Under RR, all the 2009 votes are subject to perpetual challenge because of the poison of proxy votes. Same thing for all the votes in Assemblies after that. Who votes the proxies and how they are
voted are mysteries as are the composition of the Assembly and what the delegates say. Last transcript published was in 2004.

PRS Copying Was Illegal


Also both illegal and unethical was the sale of hundreds of thousands of copies of authors’ articles (PDF) that was carried on by PRS from at least 1980 until 1994 when an expose by the O’Dwyer Co. halted the lucrative practice. PRS was netting about $60,000 a year on the purloined pieces.

Why did this atrocity take place? One reason was that the executive director, Betsy Kovacs, was an association career person rather than a PR person or a journalist.

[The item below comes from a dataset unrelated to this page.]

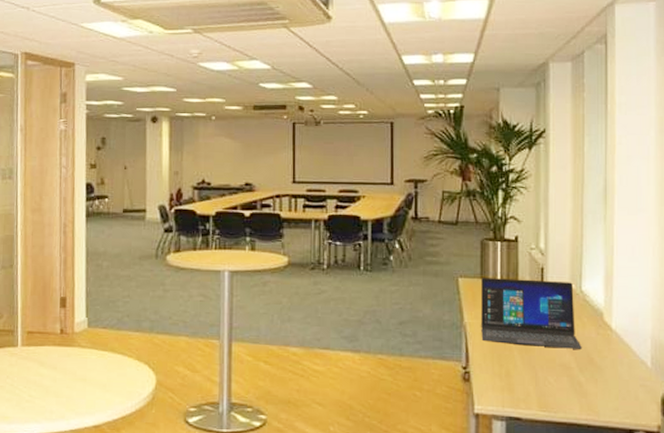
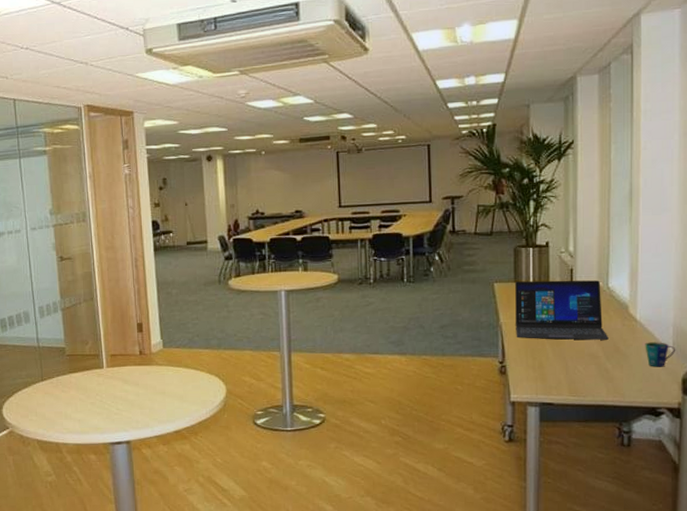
cup: none [621,355,655,384] -> present [645,342,676,367]

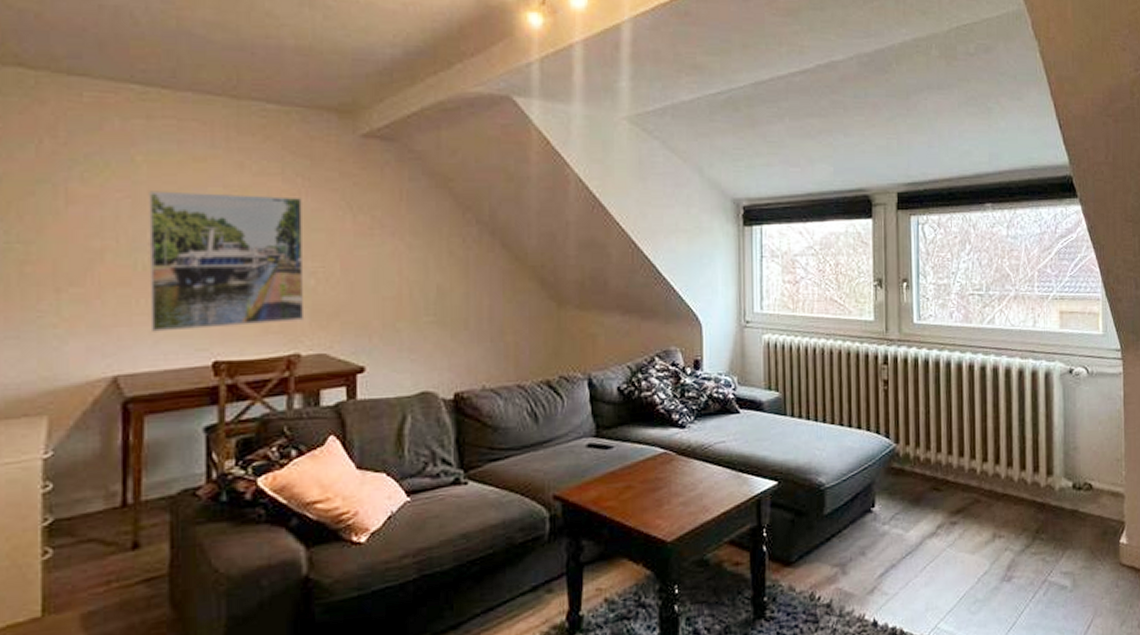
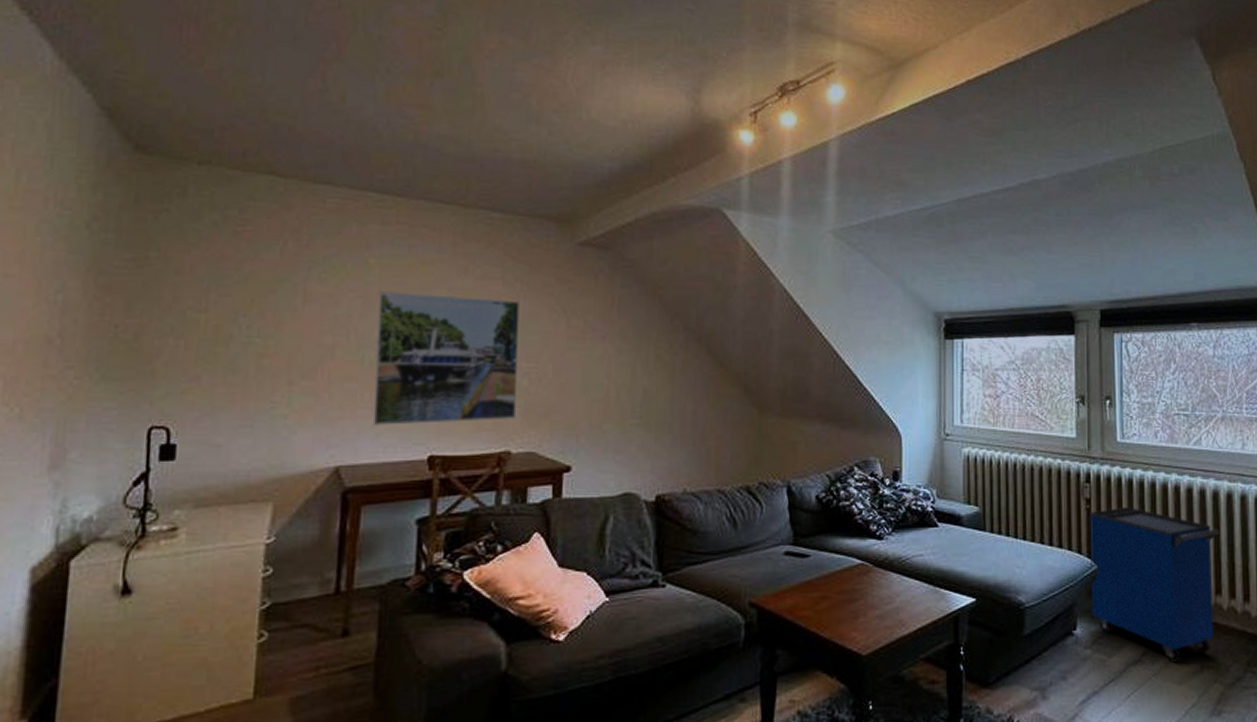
cabinet: none [887,386,1011,534] -> present [1090,506,1219,663]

No PR person nor journalist would allow the copying and sale of an author’s article without checking first with the author. No academician would have allowed it since plagiarism or sale of another’s work is high crime in academia. The information pack business grew throughout the 1980s and into the 1990s, reaching 3,800 packets a year sold for up to $55 each. A total of 1,000 subjects were offered with especially “hot” ones (like the O’Dwyer article on “How to Hire a PR Firm”) being available within 24 hours.

Supposedly only one copy of each was being delivered. But recipients could keep the info packs for up to two weeks. How could that be accomplished with one packet?!